» **Problem requirements**:
Could you retype, exactly and with no pictures, only the lines from the first line of the records below through the line that contains "Podrobný popis"?

[Opening Listed entries section]

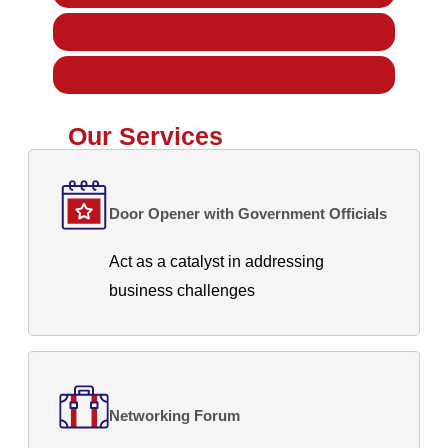
Our Services
Door Opener with Government Officials
Act as a catalyst in addressing
business challenges
Networking Forum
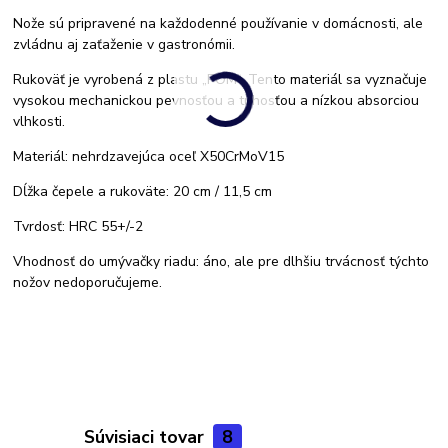
Nože sú pripravené na každodenné používanie v domácnosti, ale
zvládnu aj zaťaženie v gastronómii.
Rukoväť je vyrobená z plastu „POM“. Tento materiál sa vyznačuje
vysokou mechanickou pevnosťou a tuhosťou a nízkou absorciou
vlhkosti.
Materiál: nehrdzavejúca oceľ X50CrMoV15
Dĺžka čepele a rukoväte: 20 cm / 11,5 cm
Tvrdosť: HRC 55+/-2
Vhodnosť do umývačky riadu: áno, ale pre dlhšiu trvácnosť týchto
nožov nedoporučujeme.
Súvisiaci tovar
8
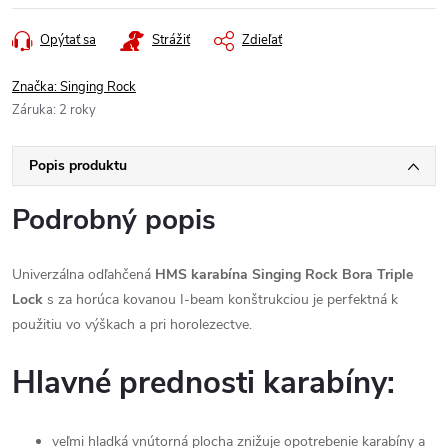
Opýtať sa
Strážiť
Zdieľať
Značka:
Singing Rock
Záruka
:
2 roky
Popis produktu
Podrobný popis
Univerzálna odľahčená
HMS karabína Singing Rock Bora Triple
Lock
s za horúca kovanou I-beam konštrukciou je perfektná k
použitiu vo výškach a pri horolezectve.
Hlavné prednosti karabíny:
veľmi hladká vnútorná plocha znižuje opotrebenie karabíny a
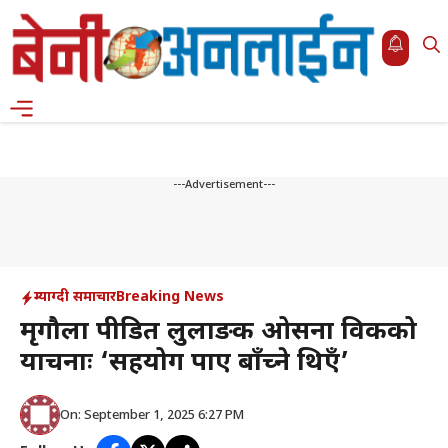
Skip
to
content
Menu
---Advertisement---
म्याग्दी समाचार
Breaking News
मृगौला पीडित लुलाङकी ओसना विकको
याचनाः ‘सहयोग पाए बाँच्ने थिएँ’
On: September 1, 2025 6:27 PM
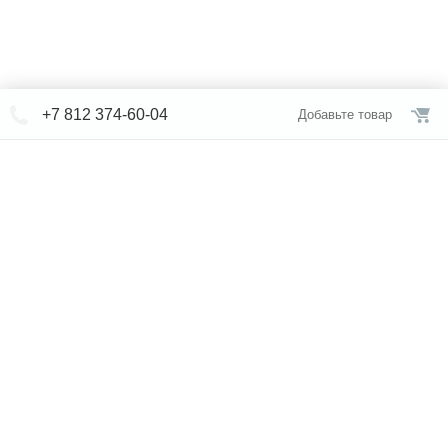
+7 812 374-60-04
Добавьте товар
© СЕВЕРФОРМ 2018 - 2026
+7 812 /
309-84-52
Интернет-магазин
режим работы
Каталог сантехники
Наши магазины
Услуги
Новости
Статьи
Свяжитесь с нами
Карта сайта
Правовая информация
Бренды
Отзывы
* представленная на сайте информация носит исключительно
информационный характер и ни при каких условиях не является
публичной офертой, определяемой положениями Статьи 437 (2)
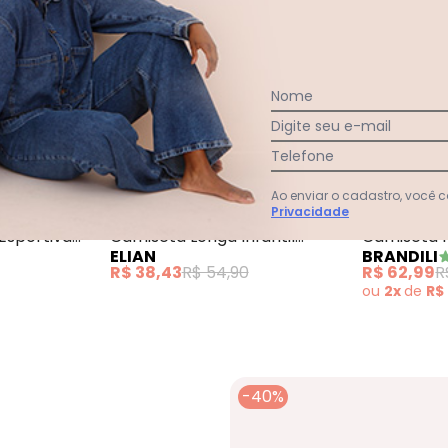
Nome
Digite seu e-mail
Telefone
Ao enviar o cadastro, você
il Manga Longa Ajustável Azul
Brandili - Camiseta Menino Esportiva Azul
Elian - Camiseta 
Privacidade
Esportiva
Camiseta Longa Infantil
Camiseta 
ELIAN
BRANDILI
Menino Dinossauro Azul
Cachorro 
R$ 38,43
R$ 54,90
R$ 62,99
R
ou
2x
de
R$
-40%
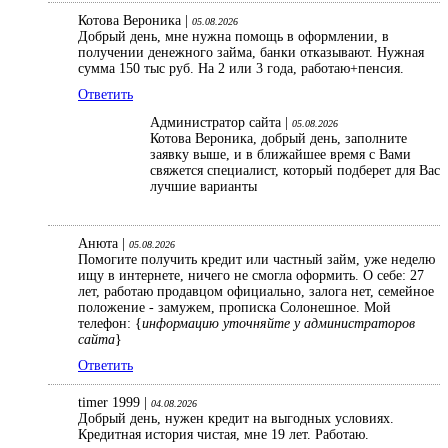
Котова Вероника |
05.08.2026
Добрый день, мне нужна помощь в оформлении, в
получении денежного займа, банки отказывают. Нужная
сумма 150 тыс руб. На 2 или 3 года, работаю+пенсия.
Ответить
Администратор сайта |
05.08.2026
Котова Вероника, добрый день, заполните
заявку выше, и в ближайшее время с Вами
свяжется специалист, который подберет для Вас
лучшие варианты
Анюта |
05.08.2026
Помогите получить кредит или частный займ, уже неделю
ищу в интернете, ничего не смогла оформить. О себе: 27
лет, работаю продавцом официально, залога нет, семейное
положение - замужем, прописка Солонешное. Мой
телефон: {
информацию уточняйте у администраторов
сайта
}
Ответить
timer 1999 |
04.08.2026
Добрый день, нужен кредит на выгодных условиях.
Кредитная история чистая, мне 19 лет. Работаю.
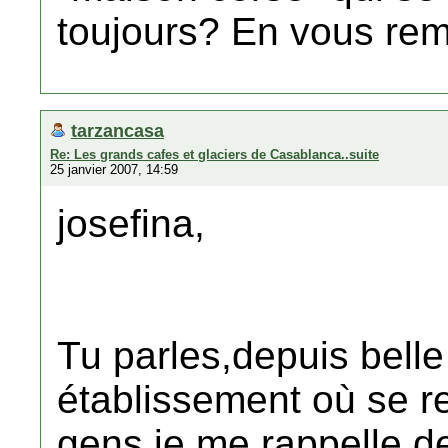
toujours? En vous rem
tarzancasa
Re: Les grands cafes et glaciers de Casablanca..suite
25 janvier 2007, 14:59
josefina,
Tu parles,depuis belle
établissement où se r
gens,je me rappelle d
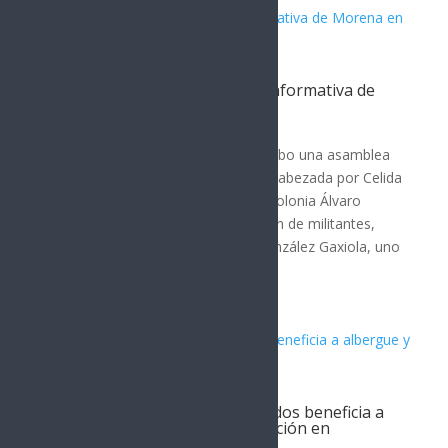
Celida López lidera asamblea informativa de
Morena en Sonora
POLÍTICA
En Hermosillo, Sonora, se llevó a cabo una asamblea
informativa del partido Morena, encabezada por Celida
López. La reunión tuvo lugar en la colonia Álvaro
Obregón y contó con la participación de militantes,
simpatizantes y vecinos. Fermín González Gaxiola, uno
de los...
Donación de aires acondicionados beneficia a
albergue y centro de rehabilitación en
Hermosillo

[Closing Listed entries section]

» **Written reply**:
Our Services
Door Opener with Government Officials
Act as a catalyst in addressing
business challenges
Networking Forum
Nože sú pripravené na každodenné používanie v domácnosti, ale
zvládnu aj zaťaženie v gastronómii.
Rukoväť je vyrobená z plastu „POM“. Tento materiál sa vyznačuje
vysokou mechanickou pevnosťou a tuhosťou a nízkou absorciou
vlhkosti.
Materiál: nehrdzavejúca oceľ X50CrMoV15
Dĺžka čepele a rukoväte: 20 cm / 11,5 cm
Tvrdosť: HRC 55+/-2
Vhodnosť do umývačky riadu: áno, ale pre dlhšiu trvácnosť týchto
nožov nedoporučujeme.
Súvisiaci tovar
8
Opýtať sa
Strážiť
Zdieľať
Značka:
Singing Rock
Záruka
:
2 roky
Popis produktu
Podrobný popis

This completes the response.